Dalam Undang-Undang Hubungan Keuangan antara Pemerintah Pusat dan Pemerintah Daerah (UU HKPD), sektor jasa hiburan yang dikenakan tarif pajak hiburan sebesar 40% hingga 75% hanya terbatas pada jasa hiburan diskotek, karaoke, kelab malam, bar, dan mandi uap/spa. Sisanya, tarif pajak hiburan paling tinggi hanyalah 10%.
Direktur Eksekutif Pratama-Kreston Tax Research Institute, Prianto Budi Saptono menjelaskan bahwa tarif pajak hanya berlaku untuk beberapa jenis hiburan, seperti diskotek, karaoke, kelab malam, bar, dan spa. Artinya, tarif pajak hiburan untuk jenis hiburan lainnya tetap 10% paling tinggi.
Sektor usaha hiburan yang dapat dikenai tarif hingga 75% juga telah berkurang bila dibandingkan dengan ketentuan lama yang diatur dalam Undang-Undang Pajak Daerah dan Retribusi Daerah (UU PDRD). Dalam UU PDRD, tarif pajak hiburan di luar sektor spesifik ditetapkan paling tinggi sebesar 35%, lebih tinggi dari tarif di UU HKPD yang sebesar 10%.

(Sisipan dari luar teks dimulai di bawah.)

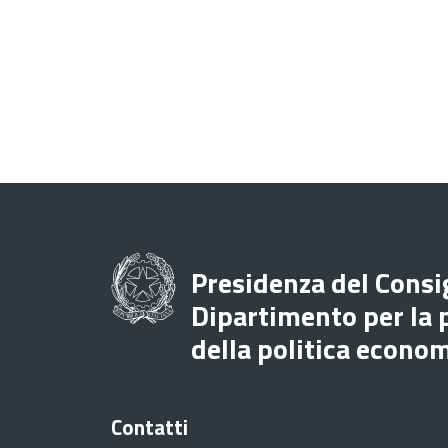
Presidenza del Consig
Dipartimento per la
della politica econo
Contatti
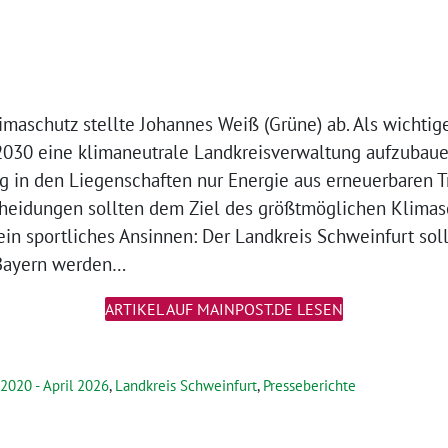
maschutz stellte Johannes Weiß (Grüne) ab. Als wichtige
 2030 eine klimaneutrale Landkreisverwaltung aufzubaue
ig in den Liegenschaften nur Energie aus erneuerbaren 
cheidungen sollten dem Ziel des größtmöglichen Klimas
ein sportliches Ansinnen: Der Landkreis Schweinfurt so
 Bayern werden…
ARTIKEL AUF MAINPOST.DE LESEN
 2020 - April 2026
,
Landkreis Schweinfurt
,
Presseberichte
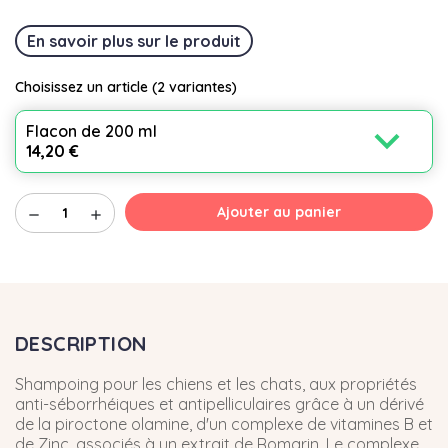
En savoir plus sur le produit
Choisissez un article
(2 variantes)
expand_more
Flacon de 200 ml
14,20 €
Ajouter au panier
remove
add
DESCRIPTION
Shampoing pour les chiens et les chats, aux propriétés
anti-séborrhéiques et antipelliculaires grâce à un dérivé
de la piroctone olamine, d'un complexe de vitamines B et
de Zinc, associés à un extrait de Romarin. Le complexe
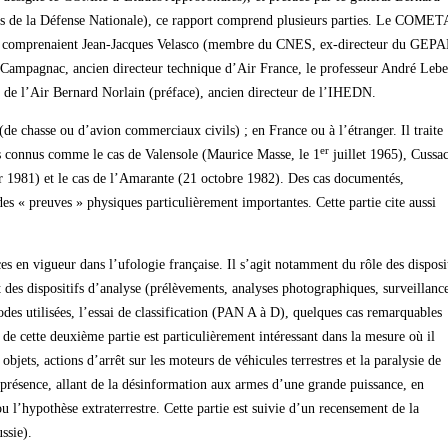
des de la Défense Nationale), ce rapport comprend plusieurs parties. Le COMET
bres comprenaient Jean-Jacques Velasco (membre du CNES, ex-directeur du GEP
ampagnac, ancien directeur technique d’Air France, le professeur André Leb
 de l’Air Bernard Norlain (préface), ancien directeur de l’IHEDN.
de chasse ou d’avion commerciaux civils) ; en France ou à l’étranger. Il traite
er
us connus comme le cas de Valensole (Maurice Masse, le 1
juillet 1965), Cussa
er 1981) et le cas de l’Amarante (21 octobre 1982). Des cas documentés,
des « preuves » physiques particulièrement importantes. Cette partie cite aussi
es en vigueur dans l’ufologie française. Il s’agit notamment du rôle des disposi
et des dispositifs d’analyse (prélèvements, analyses photographiques, surveillanc
es utilisées, l’essai de classification (PAN A à D), quelques cas remarquables
de cette deuxième partie est particulièrement intéressant dans la mesure où il
bjets, actions d’arrêt sur les moteurs de véhicules terrestres et la paralysie de
n présence, allant de la désinformation aux armes d’une grande puissance, en
l’hypothèse extraterrestre. Cette partie est suivie d’un recensement de la
ssie).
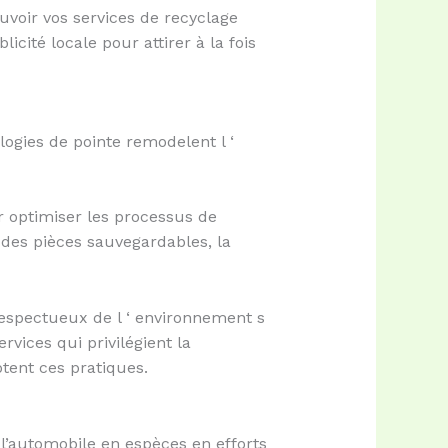
voir vos services de recyclage
icité locale pour attirer à la fois
ogies de pointe remodelent l ‘
ur optimiser les processus de
i des pièces sauvegardables, la
 respectueux de l ‘ environnement s
vices qui privilégient la
tent ces pratiques.
 l’automobile en espèces en efforts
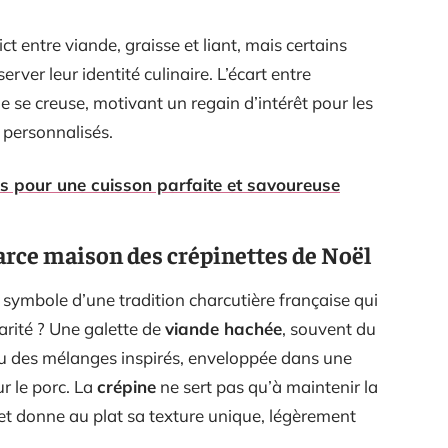
t entre viande, graisse et liant, mais certains
rver leur identité culinaire. L’écart entre
e se creuse, motivant un regain d’intérêt pour les
 personnalisés.
es pour une cuisson parfaite et savoureuse
farce maison des crépinettes de Noël
e, symbole d’une tradition charcutière française qui
arité ? Une galette de
viande hachée
, souvent du
e ou des mélanges inspirés, enveloppée dans une
r le porc. La
crépine
ne sert pas qu’à maintenir la
 et donne au plat sa texture unique, légèrement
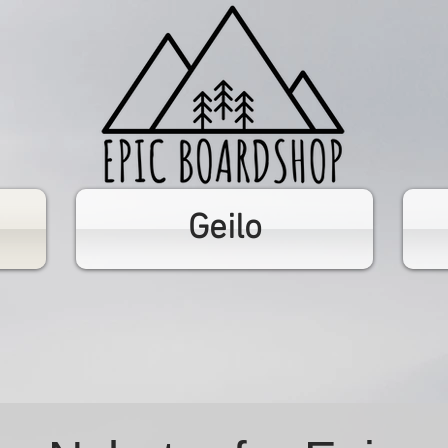
Geilo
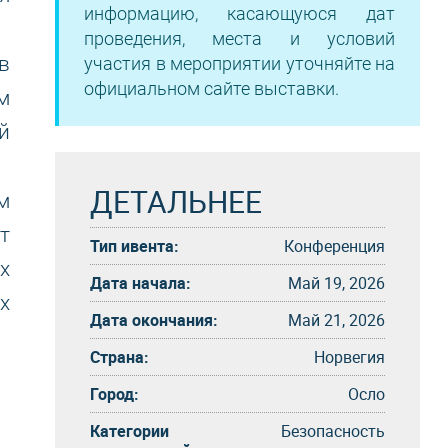
информацию, касающуюся дат
проведения, места и условий
в
участия в мероприятии уточняйте на
официальном сайте выставки.
м
й
ДЕТАЛЬНЕЕ
м
т
Тип ивента:
Конференция
х
Дата начала:
Май 19, 2026
х
Дата окончания:
Май 21, 2026
Страна:
Норвегия
Город:
Осло
Категории
Безопасность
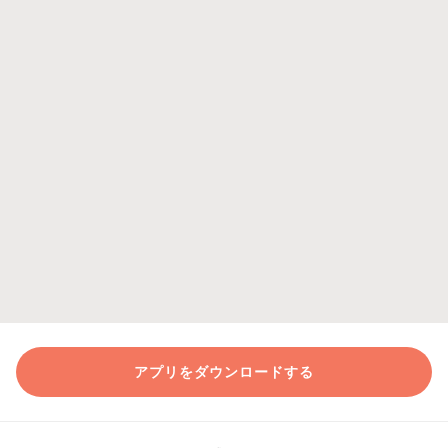
アプリをダウンロードする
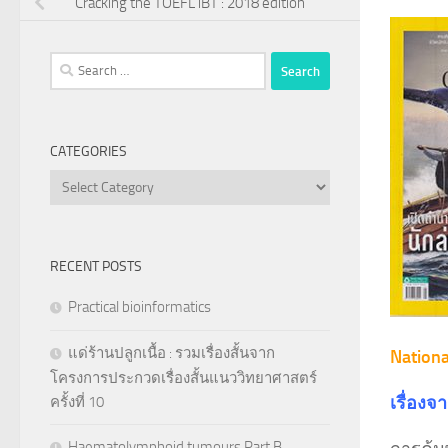
Cracking the TOEFL iBT : 2018 edition
Search
for:
CATEGORIES
Categories
RECENT POSTS
Practical bioinformatics
แด่ร้านปลูกเนื้อ : รวมเรื่องสั้นจาก
Nation
โครงการประกวดเรื่องสั้นแนววิทยาศาสตร์
เรื่องจ
ครั้งที่ 10
Haematolymphoid tumours Part B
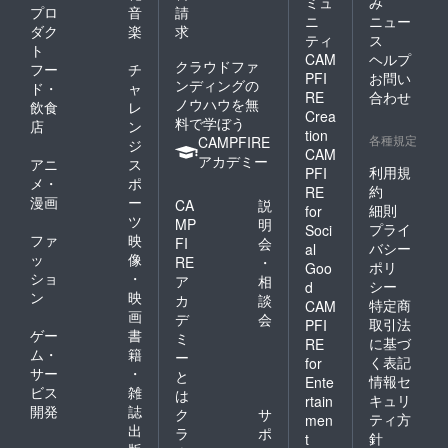
ミュ
み
プロ
音
請
ニ
ニュー
ダク
楽
求
ティ
ス
ト
CAM
ヘルプ
クラウドファ
フー
チ
PFI
お問い
ンディングの
ド・
ャ
RE
合わせ
ノウハウを無
飲食
レ
Crea
料で学ぼう
店
ン
tion
各種規定
CAMPFIRE
ジ
CAM
アカデミー
アニ
ス
利用規
PFI
メ・
ポ
約
RE
漫画
ー
CA
説
細則
for
ツ
MP
明
プライ
Soci
ファ
映
FI
会
バシー
al
ッ
像
RE
・
ポリ
Goo
ショ
・
ア
相
シー
d
ン
映
カ
談
特定商
CAM
画
デ
会
取引法
PFI
ゲー
書
ミ
に基づ
RE
ム・
籍
ー
く表記
for
サー
・
と
情報セ
Ente
ビス
雑
は
キュリ
rtain
開発
誌
ク
サ
ティ方
men
出
ラ
ポ
針
t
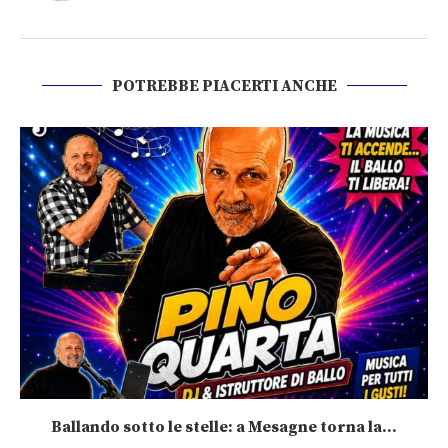
POTREBBE PIACERTI ANCHE
Ballando sotto le stelle: a Mesagne torna la...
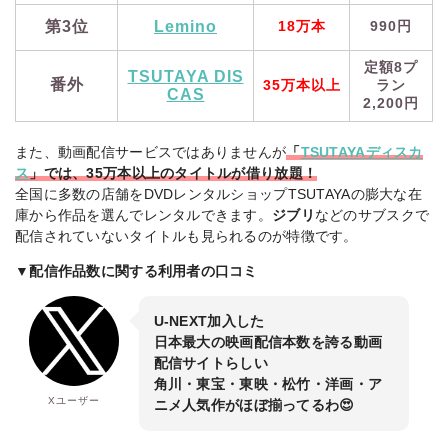
第3位
Lemino
18万本
990円
定額8プ
TSUTAYA DIS
番外
35万本以上
ラン
CAS
2,200円
また、動画配信サービスではありませんが
「
TSUTAYAディスカ
ス
」では、35万本以上のタイトルが借り放題！
全国に多数の店舗をDVDレンタルショップTSUTAYAの膨大な在
庫から作品を選んでレンタルできます。
ジブリ
などのサブスクで
配信されていないタイトルも見られるのが特徴です。
▼配信作品数に関する利用者の口コミ
U-NEXT加入した
日本最大の映画配信本数を誇る動画
配信サイトらしい
角川・東宝・東映・松竹・洋画・ア
Xユーザー
ニメ人気作がほぼ揃ってるわ😍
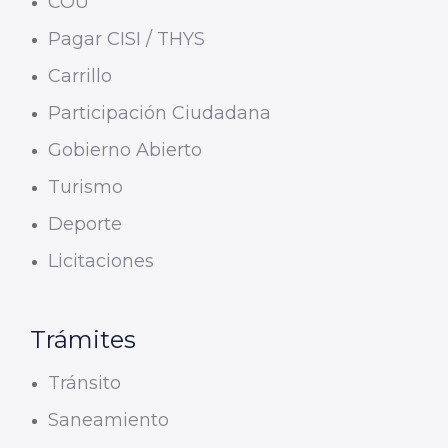
COU
Pagar CISI / THYS
Carrillo
Participación Ciudadana
Gobierno Abierto
Turismo
Deporte
Licitaciones
Trámites
Tránsito
Saneamiento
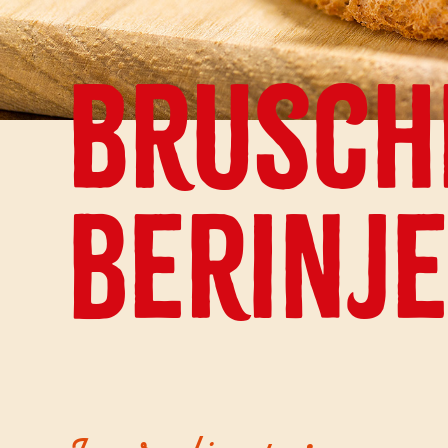
Brusch
berinje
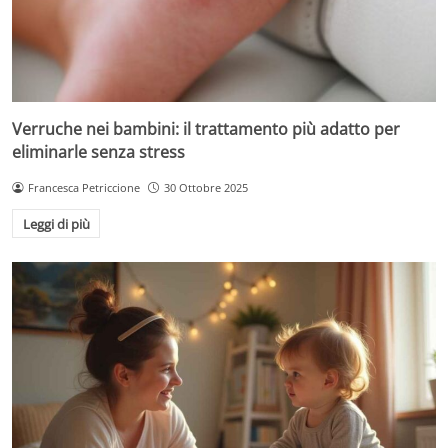
Verruche nei bambini: il trattamento più adatto per
eliminarle senza stress
Francesca Petriccione
30 Ottobre 2025
Leggi di più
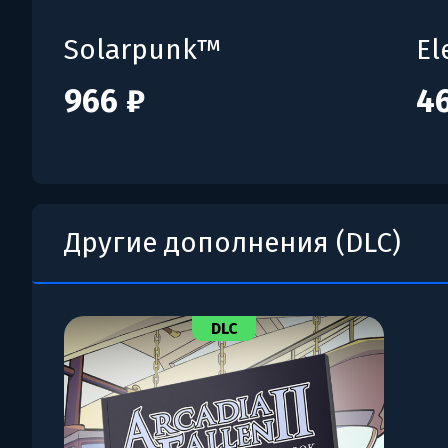
Solarpunk™
El
966 ₽
4
Другие дополнения (DLC)
DLC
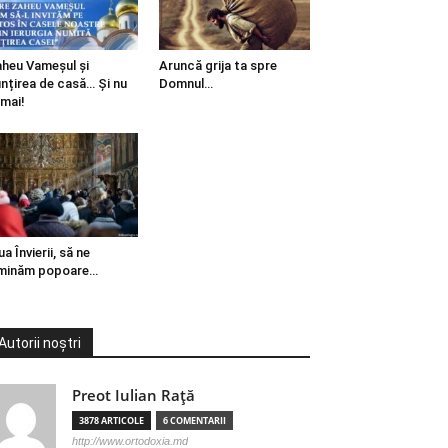
heu Vameșul și
Aruncă grija ta spre
ințirea de casă… Și nu
Domnul…
mai!
ua Învierii, să ne
minăm popoare…
Autorii noștri
Preot Iulian Raţă
3878 ARTICOLE
6 COMENTARII
http://www.ortodoxia.md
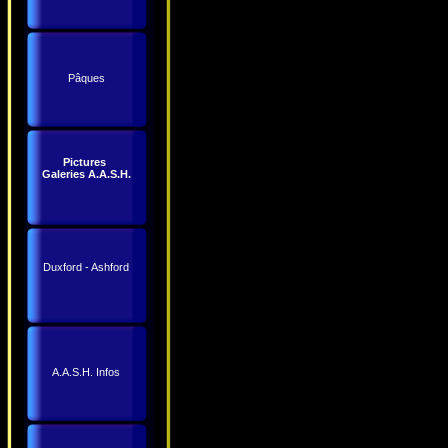
Pâques
Pictures
Galeries A.A.S.H.
Duxford - Ashford
A.A.S.H. Infos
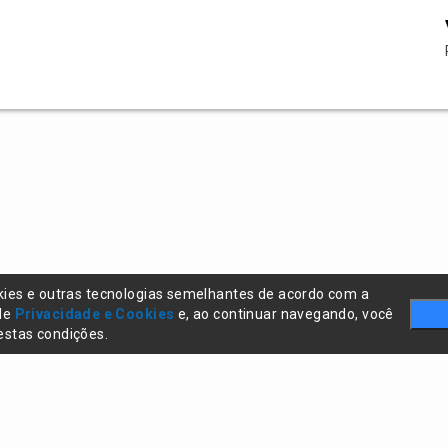
kies e outras tecnologias semelhantes de acordo com a
 de
Privacidade e Cookies
e, ao continuar navegando, você
stas condições.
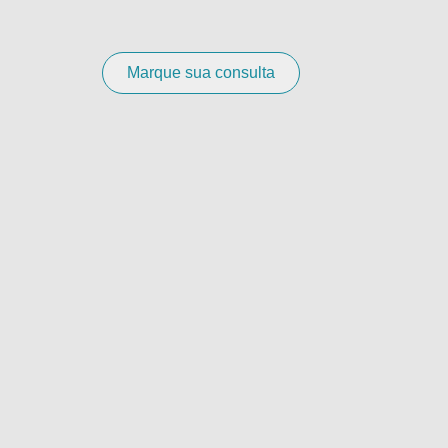
Marque sua consulta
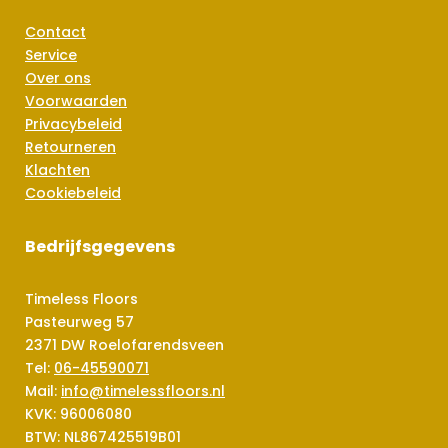
Contact
Service
Over ons
Voorwaarden
Privacybeleid
Retourneren
Klachten
Cookiebeleid
Bedrijfsgegevens
Timeless Floors
Pasteurweg 57
2371 DW Roelofarendsveen
Tel:
06-45590071
Mail:
info@timelessfloors.nl
KVK: 96006080
BTW: NL867425519B01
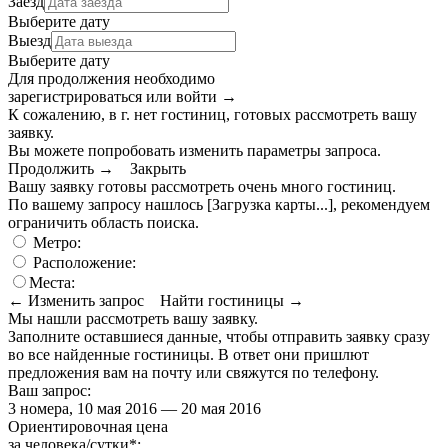
Заезд
Выберите дату
Выезд
Выберите дату
Для продолжения необходимо
зарегистрироваться или войти
→
К сожалению, в г. нет гостиниц, готовых рассмотреть вашу
заявку.
Вы можете попробовать изменить параметры запроса.
Продолжить →
Закрыть
Вашу заявку готовы рассмотреть очень много гостиниц.
По вашему запросу нашлось
[Загрузка карты...]
, рекомендуем
ограничить область поиска
.
Метро:
Расположение:
Места:
← Изменить запрос
Найти гостиницы →
Мы нашли
рассмотреть вашу заявку.
Заполните оставшиеся данные, чтобы отправить заявку сразу
во все найденные гостиницы. В ответ они пришлют
предложения вам на почту или свяжутся по телефону.
Ваш запрос:
3 номера, 10 мая 2016 — 20 мая 2016
Ориентировочная цена
за человека/сутки
*
:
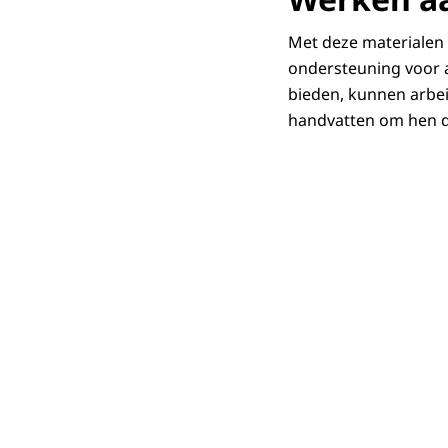
Met deze materialen 
ondersteuning voor a
bieden, kunnen arbei
handvatten om hen d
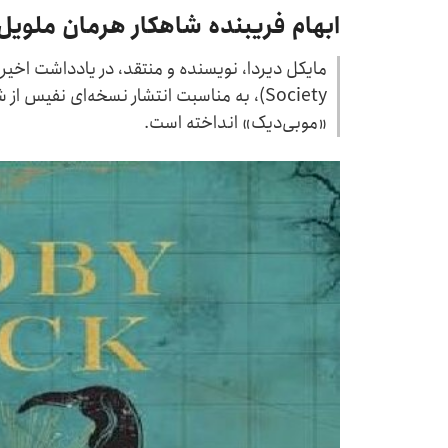
ابهام فریبنده شاهکار هرمان ملویل
Society)، به مناسبت انتشار نسخه‌ای نفیس ا
«موبی‌دیک» انداخته است.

Menurut Prianto, besaran tarif yang meningkat dalam UU HKPD dapat mempengaruhi konsumsi di sektor tersebut dan berpotensi menurunkan konsumsi masyarakat atas hiburan. Pernyataan serupa juga disampaikan oleh Manajer Riset Center for Indonesia Taxation Analysis, Fajry Akbar. Ia memperkirakan bahwa daerah yang penerimaannya bergantung pada sektor usaha hiburan yang terdampak tarif itu akan mengalami dampak.
Fajry menegaskan bahwa daerah yang ekonominya bergantung pada hiburan malam sebaiknya tidak dikenakan tarif pajak yang terlalu tinggi agar dapat bersaing dengan sektor pariwisata luar. Keputusan menaikkan tarif pajak dari minimum 15% menjadi 40%-75% di Bali telah menuai protes karena dianggap sebagai biang masalah dalam penetapan tarif minimum 40%.
Dengan demikian, penetapan tarif pajak hiburan yang tinggi dan ketentuan minimum 40% dapat berpotensi mempengaruhi konsumsi masyarakat atas hiburan dan mengancam bisnis hiburan di daerah-daerah tertentu.